In 2018, he went after one of society’s most sacred cows by criticizing education subsidies. In The Case Against Education, he argues that massive cuts to higher education subsidies are justified by the fact that a substantial amount of the return to schooling comes from signaling rather than skill-building. Taking a course in Shakespeare doesn’t actually make the marginal student a better writer, a better thinker, or really even a better person. It merely signals that they’re the kind of person who is a good enough worker bee to get through college. I had originally written “Learning Shakespeare,” but Caplan summarizes evidence that we tend to forget things we don’t practice. Few of us who had to memorize Hamlet’s soliloquy in high school or college can remember it or can even get past the first few lines. It is rank heresy in the social-desirability-bias-infused world of higher education, but he makes a very strong case that deals with standard objections about learning how to learn, learning how to think, becoming a well-rounded person, and so on quite ably.
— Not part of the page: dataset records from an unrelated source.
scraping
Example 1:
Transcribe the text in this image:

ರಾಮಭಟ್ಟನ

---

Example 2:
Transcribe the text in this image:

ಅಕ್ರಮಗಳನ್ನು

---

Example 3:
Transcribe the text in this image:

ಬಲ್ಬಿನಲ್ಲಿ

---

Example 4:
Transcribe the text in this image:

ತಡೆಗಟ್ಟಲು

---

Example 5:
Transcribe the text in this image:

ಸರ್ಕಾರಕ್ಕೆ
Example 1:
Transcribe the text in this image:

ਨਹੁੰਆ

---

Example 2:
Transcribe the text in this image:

Poverty: Who’s to Blame? promises to be controversial. As he has argued in lectures he has given on the book’s themes, we can blame third-world governments for lousy policy and first-world governments for immigration restrictions. So far, so good. The most controversial part of the book will be where he argues that if someone could have taken reasonable steps to prevent their plight, then they themselves are to blame. I expect this part of the book to be just as popular with the “personal responsibility” right as it is unpopular with the “you’re blaming the victim!” left.
His most recent book is co-authored with Saturday Morning Breakfast Cereal cartoonist Zach Weinersmith (I review it here). As with his other books, he summarizes and synthesizes a mountain of moral philosophy, political theory, and empirical economics research to make the case that it should be a lot easier for people to move from one country to another. Indeed, the biggest source of resource misallocation in the world today is that too much low-skill labor is trapped in unproductive places. Caplan is realistic enough to know that he won’t convince everyone–or even most readers–but he and Weinersmith make a valiant and creative effort.
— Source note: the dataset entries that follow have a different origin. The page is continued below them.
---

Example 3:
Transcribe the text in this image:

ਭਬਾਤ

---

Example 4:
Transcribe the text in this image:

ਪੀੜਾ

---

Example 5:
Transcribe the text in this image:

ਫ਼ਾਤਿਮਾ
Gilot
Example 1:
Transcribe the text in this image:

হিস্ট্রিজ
Beyond his scholarship and commentary, Caplan is a model of intellectual discipline and humility. Taking his inspiration from Julian Simon, he is an avid bettor. Being a self-described “fundamentalist Tetlockian” (as in the University of Pennsylvania’s Philip E. Tetlock) has served him well. He is undefeated in his public bets.
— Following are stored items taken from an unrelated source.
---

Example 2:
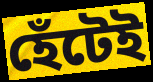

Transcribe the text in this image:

হেঁটেই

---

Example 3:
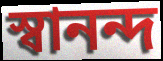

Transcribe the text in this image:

স্বানন্দ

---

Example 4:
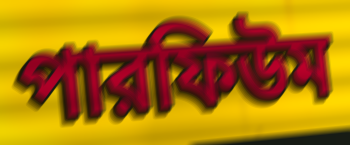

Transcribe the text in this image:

পারফিউম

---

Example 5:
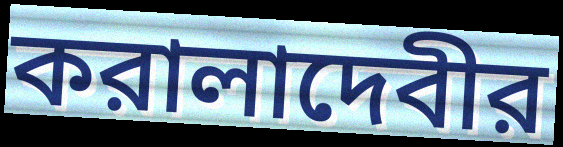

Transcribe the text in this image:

করালাদেবীর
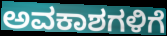
ಅವಕಾಶಗಳಿಗೆ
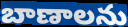
బాణాలను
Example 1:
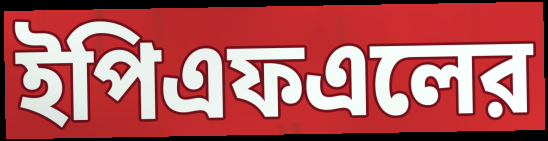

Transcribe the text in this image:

ইপিএফএলের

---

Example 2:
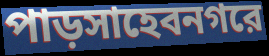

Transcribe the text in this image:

পাড়সাহেবনগরে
Caplan is also a frequent (and extremely charitable) debater. He has debated socialism with several opponents (John Marsh, Bryan Leiter, and Elizabeth Bruenig), democracy with Donald Wittman, immigration with Mark Krikorian, Austrian economics with Peter Boettke, and education with Edward Glaeser. I’m sure his ongoing project on poverty will spur another round of debates.
Bryan Caplan is a model intellectual citizen and a model scholar. Because of his influence, I am a better economist and scholar, but importantly I am also a better husband, father, and friend. If you’re looking to sharpen your mind during a time when the world seems to be going crazy, Bryan Caplan’s commentary is a very good place to start.
Happy birthday, Bryan Caplan. May there be many, many more.